Top of PROVIDED DATA

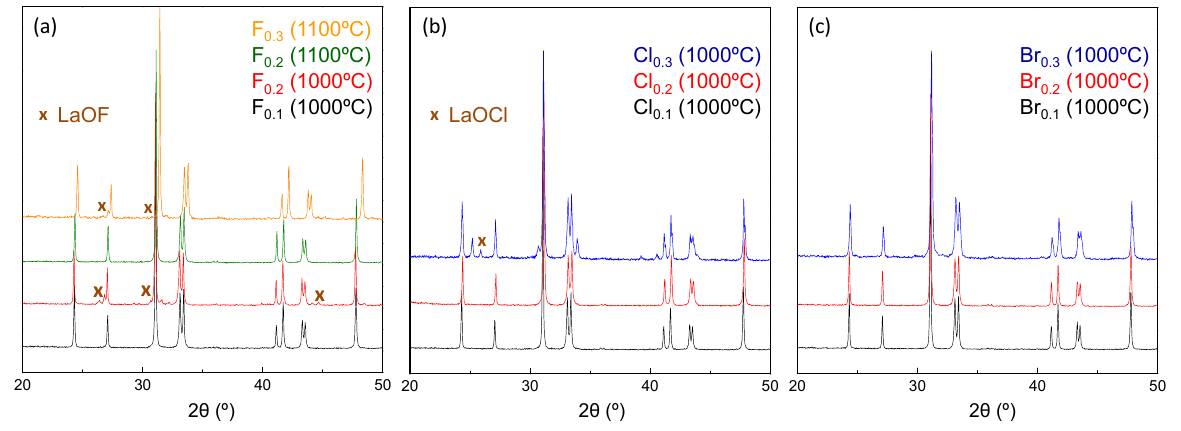
Figure 2. XRPD patterns of ( a ) La 2 CuO 4 − 0.5x F x (x = 0–0.3), ( b ) La 2 CuO 4 − 0.5x Cl x (x = 0–0.3) and ( c ) La 2 CuO 4 − 0.5x Br x (x = 0–0.3), sintered at 1000 and 1100 °C for 1 h.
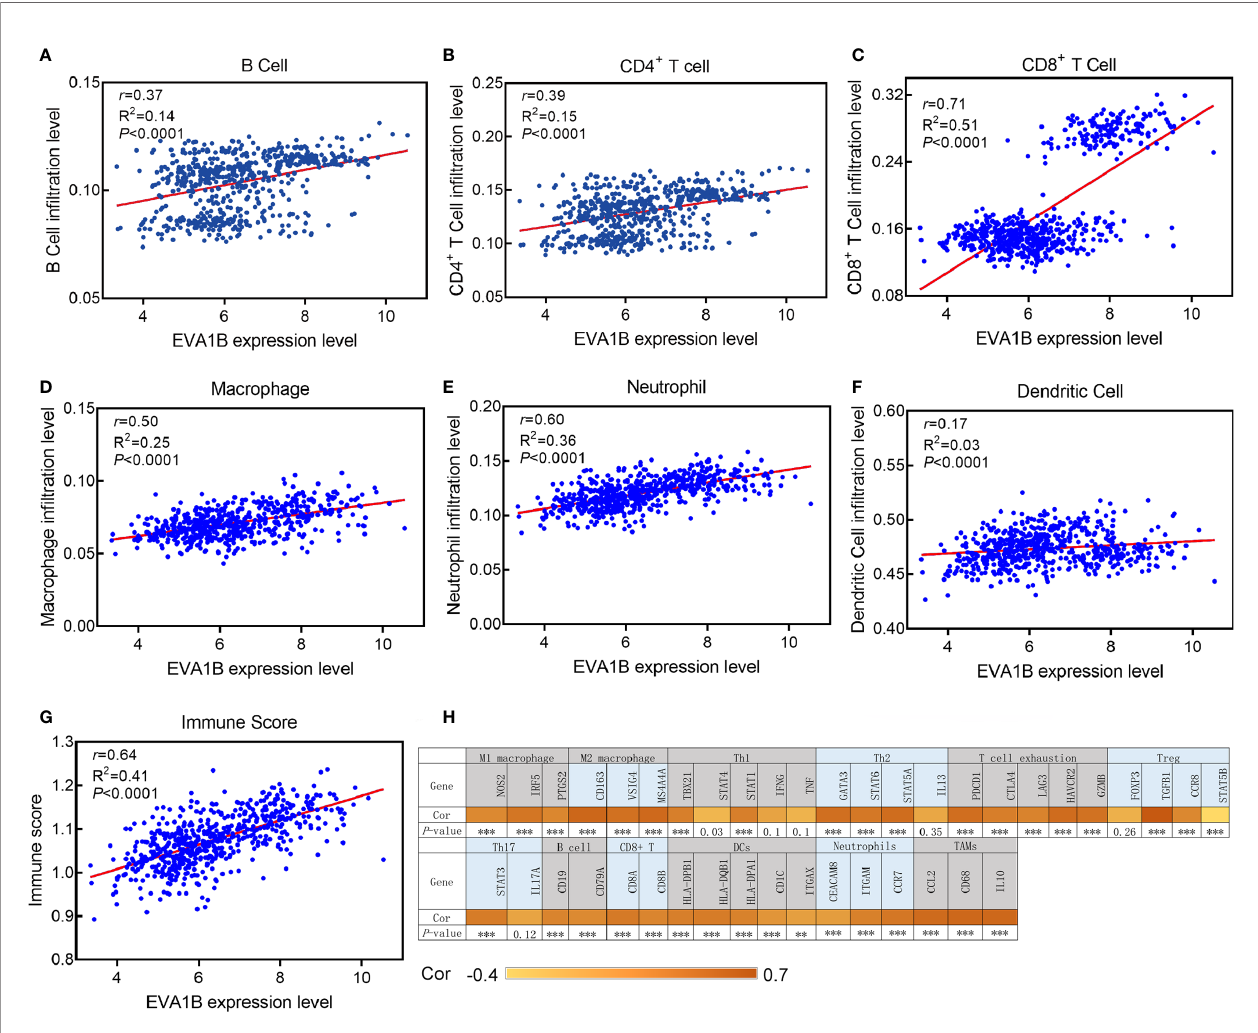
FIGURE 6 | The association between EVA1B expression and immune in fi ltration level. (A – F) EVA1B expression is correlated with in fi ltration levels of B cells, CD4 + T cells, CD8 + T cells, macrophages, neutrophils, but very weakly or not correlated with DCs. (G) EVA1B expression is strongly correlated with the overall immune score of glioma. (H) Heatmap showing the correlation between EVA1B expression and the immune markers of various immune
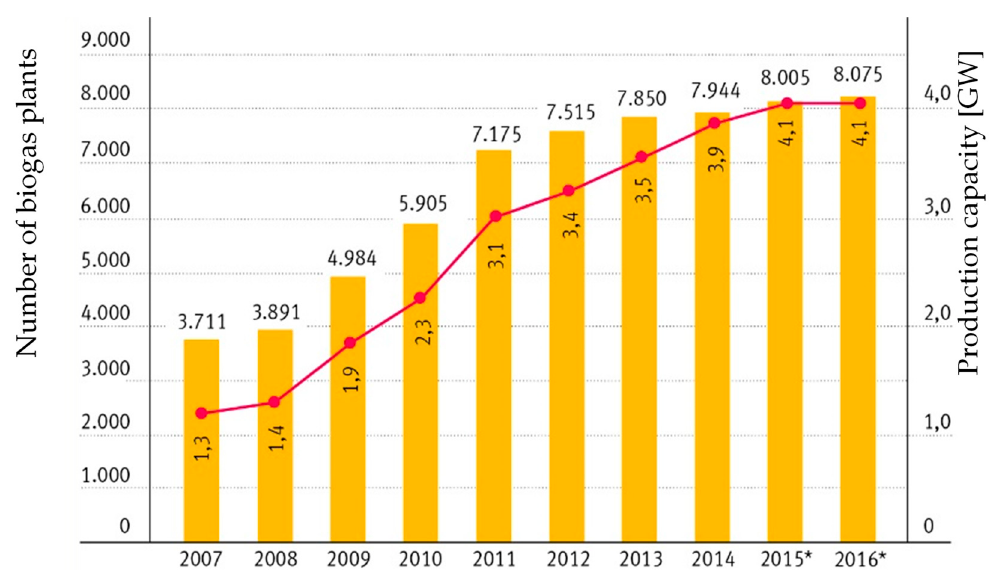
Figure 4. Number of plants (left axis) and corresponding production capacity in Gigawatts (GW) (right axis) of biogas plants in Germany, from 2007 to 2016 [108].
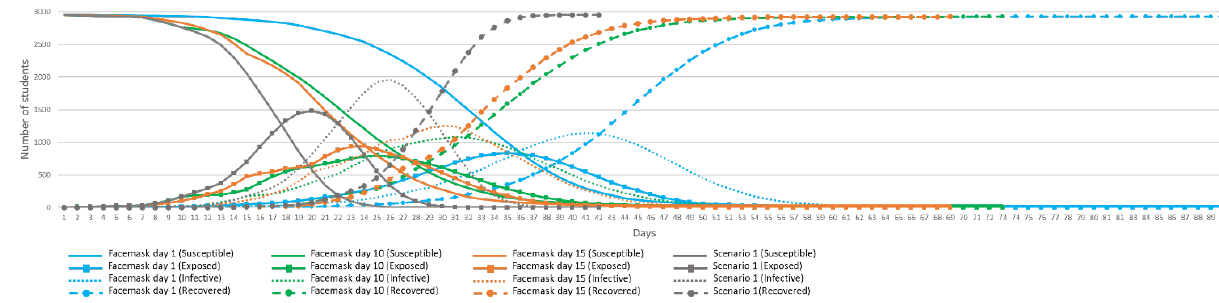
ISPRS Int. J. Geo-Inf. 2021 , 10 , x FOR PEER REVIEW Figure A1. Comparison of the evolution of the disease between Scenarios 2 (Facemask Use) against Scenario 1 (No Measures).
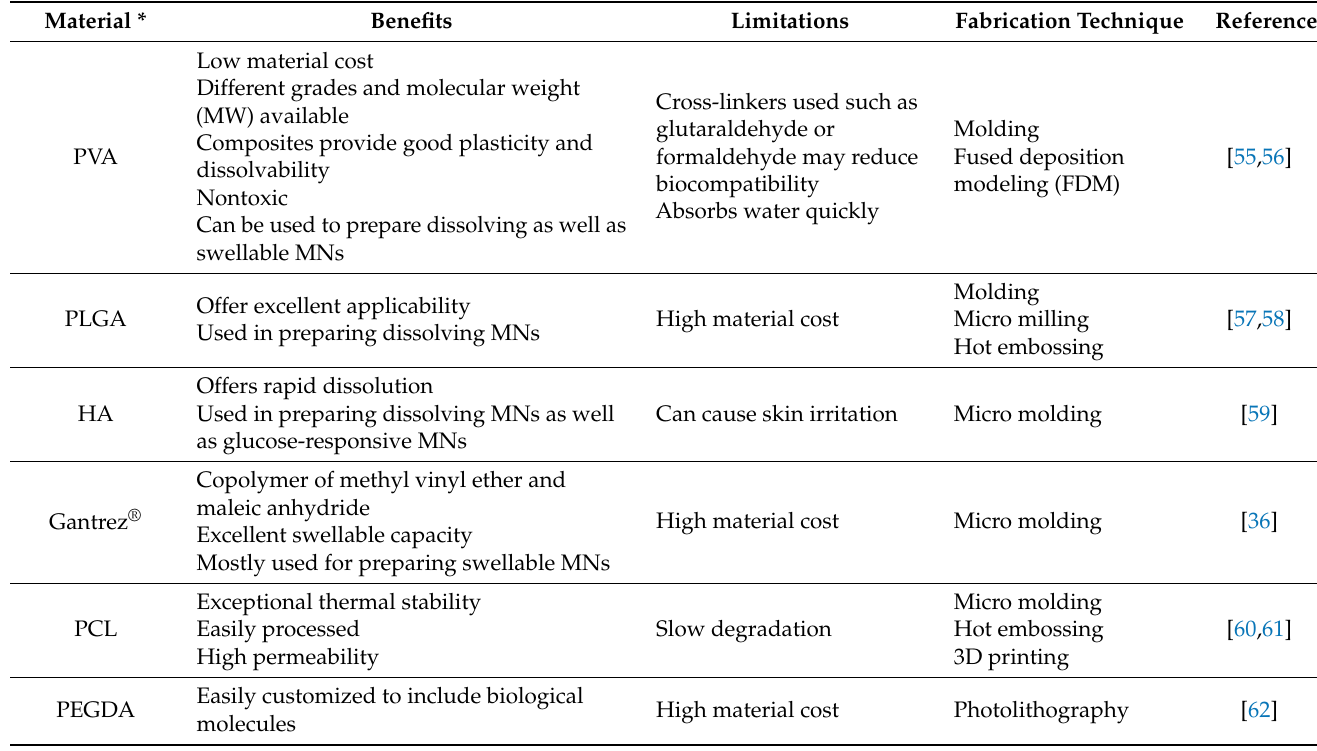
Table 1. General properties of typical polymers used in the preparation of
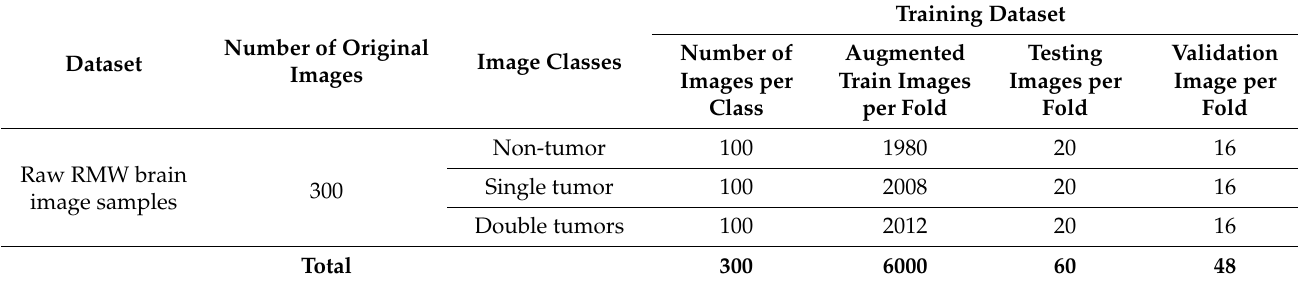
Table 3. Dataset description for training, testing, and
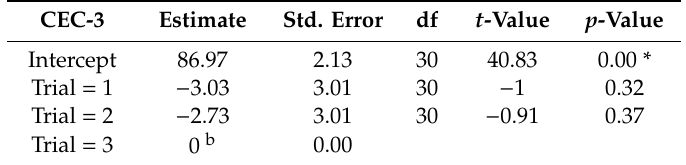
Table 4. Significant di ff erences among mean scores obtained per trial in CEC-3. CEC-3 Estimate Std. Error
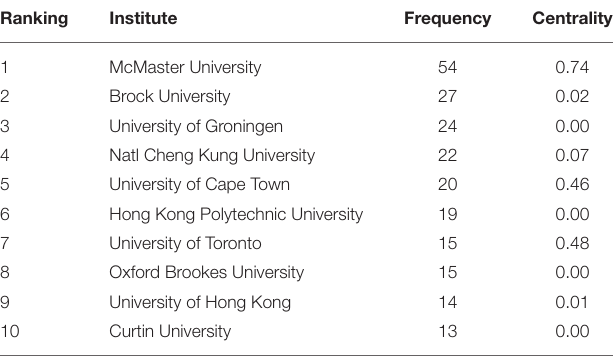
TABLE 2 | Top 10 prolific institutes in research of children with DCD,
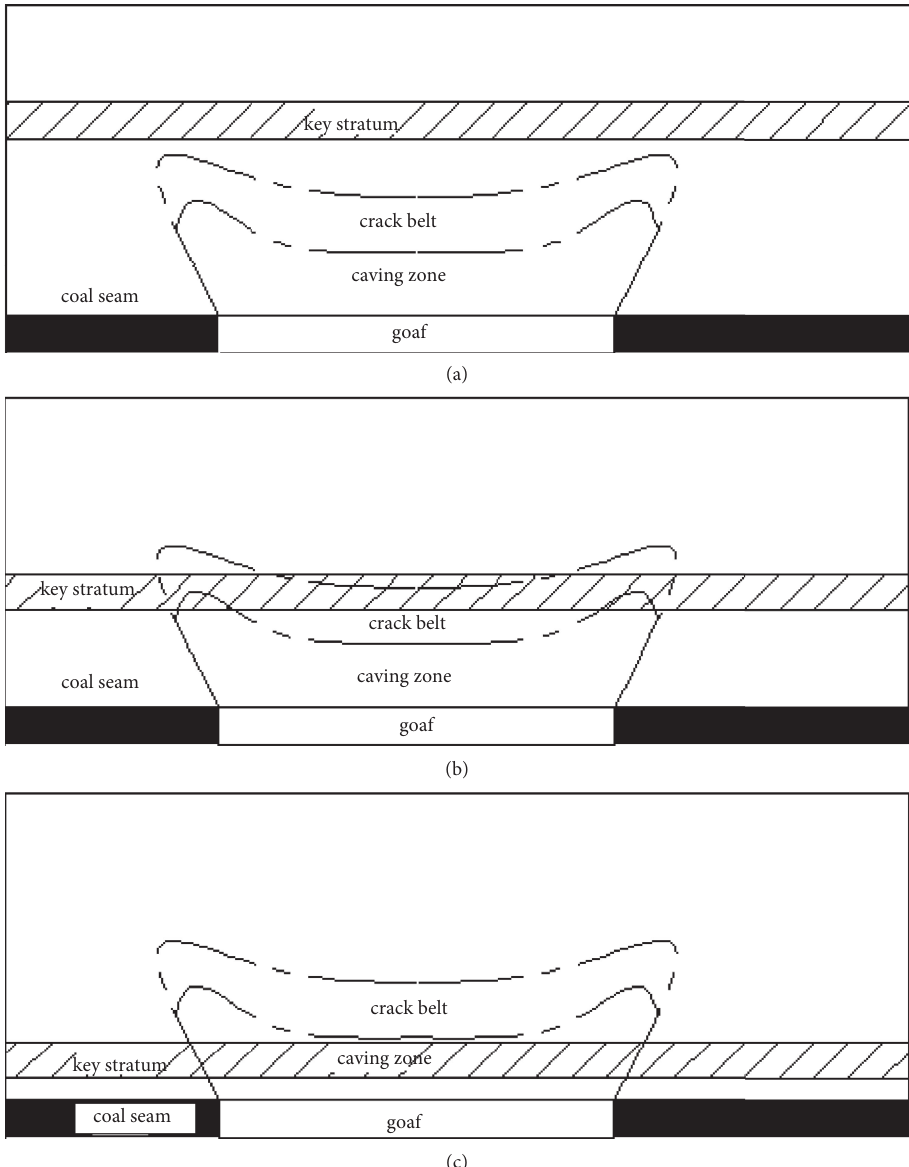
Figure 5: Test plan design: (a) the main key stratum is located in the “original crack belt”; (b) the main key stratum is located in the “original crack belt boundary”; (c) the main key stratum is located in the “original caving zone”.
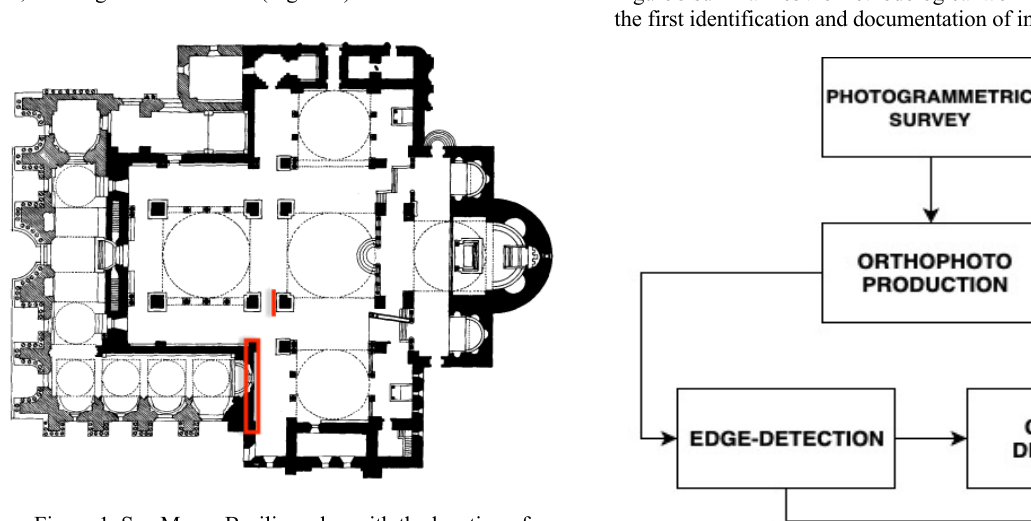
Figure 1. San Marco Basilica, plan with the location of analysed areas.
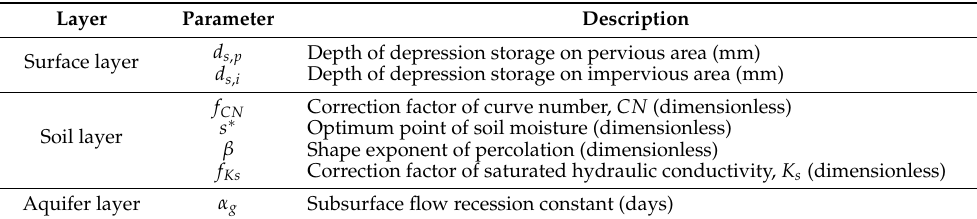
Table 1. Calibration parameters in hydrological model.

Bottom of PROVIDED DATA

## TASK DESCRIPTION
Beginning with the line that contains "FIGURE 6 | The", write out every line through the last one in the records, exactly and without pictures.

## ANSWER TO THE EXERCISE
FIGURE 6 | The association between EVA1B expression and immune in fi ltration level. (A – F) EVA1B expression is correlated with in fi ltration levels of B cells, CD4 + T cells, CD8 + T cells, macrophages, neutrophils, but very weakly or not correlated with DCs. (G) EVA1B expression is strongly correlated with the overall immune score of glioma. (H) Heatmap showing the correlation between EVA1B expression and the immune markers of various immune
Figure 4. Number of plants (left axis) and corresponding production capacity in Gigawatts (GW) (right axis) of biogas plants in Germany, from 2007 to 2016 [108].
ISPRS Int. J. Geo-Inf. 2021 , 10 , x FOR PEER REVIEW Figure A1. Comparison of the evolution of the disease between Scenarios 2 (Facemask Use) against Scenario 1 (No Measures).
Table 1. General properties of typical polymers used in the preparation of
Table 3. Dataset description for training, testing, and
Table 4. Significant di ff erences among mean scores obtained per trial in CEC-3. CEC-3 Estimate Std. Error
TABLE 2 | Top 10 prolific institutes in research of children with DCD,
Figure 5: Test plan design: (a) the main key stratum is located in the “original crack belt”; (b) the main key stratum is located in the “original crack belt boundary”; (c) the main key stratum is located in the “original caving zone”.
Figure 1. San Marco Basilica, plan with the location of analysed areas.
Table 1. Calibration parameters in hydrological model.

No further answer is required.